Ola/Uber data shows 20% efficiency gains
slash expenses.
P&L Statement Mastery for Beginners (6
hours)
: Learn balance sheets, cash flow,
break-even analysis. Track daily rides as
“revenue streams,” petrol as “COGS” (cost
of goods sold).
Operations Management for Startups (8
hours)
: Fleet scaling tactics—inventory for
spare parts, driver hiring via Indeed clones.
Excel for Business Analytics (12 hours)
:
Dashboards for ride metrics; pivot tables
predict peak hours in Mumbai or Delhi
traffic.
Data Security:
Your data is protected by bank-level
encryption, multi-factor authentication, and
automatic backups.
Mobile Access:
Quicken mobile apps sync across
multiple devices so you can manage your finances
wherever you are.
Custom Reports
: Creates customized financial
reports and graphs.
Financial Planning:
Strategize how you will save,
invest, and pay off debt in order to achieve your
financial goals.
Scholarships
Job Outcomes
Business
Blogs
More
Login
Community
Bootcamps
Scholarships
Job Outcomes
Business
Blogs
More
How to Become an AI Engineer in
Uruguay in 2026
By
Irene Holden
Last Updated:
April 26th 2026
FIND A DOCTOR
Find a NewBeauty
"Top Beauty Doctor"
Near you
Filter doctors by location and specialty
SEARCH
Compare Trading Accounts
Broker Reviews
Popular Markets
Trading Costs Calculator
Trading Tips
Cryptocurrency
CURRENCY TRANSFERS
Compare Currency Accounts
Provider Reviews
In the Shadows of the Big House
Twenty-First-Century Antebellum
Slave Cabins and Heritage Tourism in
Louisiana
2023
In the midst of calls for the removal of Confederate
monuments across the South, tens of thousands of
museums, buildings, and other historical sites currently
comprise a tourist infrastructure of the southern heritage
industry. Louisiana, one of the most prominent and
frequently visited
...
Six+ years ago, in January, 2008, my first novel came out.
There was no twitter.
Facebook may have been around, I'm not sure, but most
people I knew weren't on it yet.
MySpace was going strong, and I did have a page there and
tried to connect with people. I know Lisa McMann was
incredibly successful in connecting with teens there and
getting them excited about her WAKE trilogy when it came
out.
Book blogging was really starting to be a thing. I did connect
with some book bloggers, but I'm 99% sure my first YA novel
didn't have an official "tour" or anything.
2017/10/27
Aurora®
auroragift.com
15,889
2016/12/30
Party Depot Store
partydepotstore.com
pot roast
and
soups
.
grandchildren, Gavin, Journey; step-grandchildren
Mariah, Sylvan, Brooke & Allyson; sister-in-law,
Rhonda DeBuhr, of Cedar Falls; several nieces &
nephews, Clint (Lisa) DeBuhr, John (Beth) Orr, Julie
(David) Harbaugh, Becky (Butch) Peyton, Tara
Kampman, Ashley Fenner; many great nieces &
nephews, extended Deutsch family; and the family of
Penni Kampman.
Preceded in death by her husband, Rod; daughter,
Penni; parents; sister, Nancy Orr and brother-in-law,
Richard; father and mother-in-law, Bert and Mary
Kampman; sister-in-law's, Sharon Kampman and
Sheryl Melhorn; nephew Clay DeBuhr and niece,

### TASK DIRECTIONS
Copy the lines from the start of the data verbatim, stopping after the line containing "with some book".

### PROBLEM SOLUTION
Ola/Uber data shows 20% efficiency gains
slash expenses.
P&L Statement Mastery for Beginners (6
hours)
: Learn balance sheets, cash flow,
break-even analysis. Track daily rides as
“revenue streams,” petrol as “COGS” (cost
of goods sold).
Operations Management for Startups (8
hours)
: Fleet scaling tactics—inventory for
spare parts, driver hiring via Indeed clones.
Excel for Business Analytics (12 hours)
:
Dashboards for ride metrics; pivot tables
predict peak hours in Mumbai or Delhi
traffic.
Data Security:
Your data is protected by bank-level
encryption, multi-factor authentication, and
automatic backups.
Mobile Access:
Quicken mobile apps sync across
multiple devices so you can manage your finances
wherever you are.
Custom Reports
: Creates customized financial
reports and graphs.
Financial Planning:
Strategize how you will save,
invest, and pay off debt in order to achieve your
financial goals.
Scholarships
Job Outcomes
Business
Blogs
More
Login
Community
Bootcamps
Scholarships
Job Outcomes
Business
Blogs
More
How to Become an AI Engineer in
Uruguay in 2026
By
Irene Holden
Last Updated:
April 26th 2026
FIND A DOCTOR
Find a NewBeauty
"Top Beauty Doctor"
Near you
Filter doctors by location and specialty
SEARCH
Compare Trading Accounts
Broker Reviews
Popular Markets
Trading Costs Calculator
Trading Tips
Cryptocurrency
CURRENCY TRANSFERS
Compare Currency Accounts
Provider Reviews
In the Shadows of the Big House
Twenty-First-Century Antebellum
Slave Cabins and Heritage Tourism in
Louisiana
2023
In the midst of calls for the removal of Confederate
monuments across the South, tens of thousands of
museums, buildings, and other historical sites currently
comprise a tourist infrastructure of the southern heritage
industry. Louisiana, one of the most prominent and
frequently visited
...
Six+ years ago, in January, 2008, my first novel came out.
There was no twitter.
Facebook may have been around, I'm not sure, but most
people I knew weren't on it yet.
MySpace was going strong, and I did have a page there and
tried to connect with people. I know Lisa McMann was
incredibly successful in connecting with teens there and
getting them excited about her WAKE trilogy when it came
out.
Book blogging was really starting to be a thing. I did connect
with some book bloggers, but I'm 99% sure my first YA novel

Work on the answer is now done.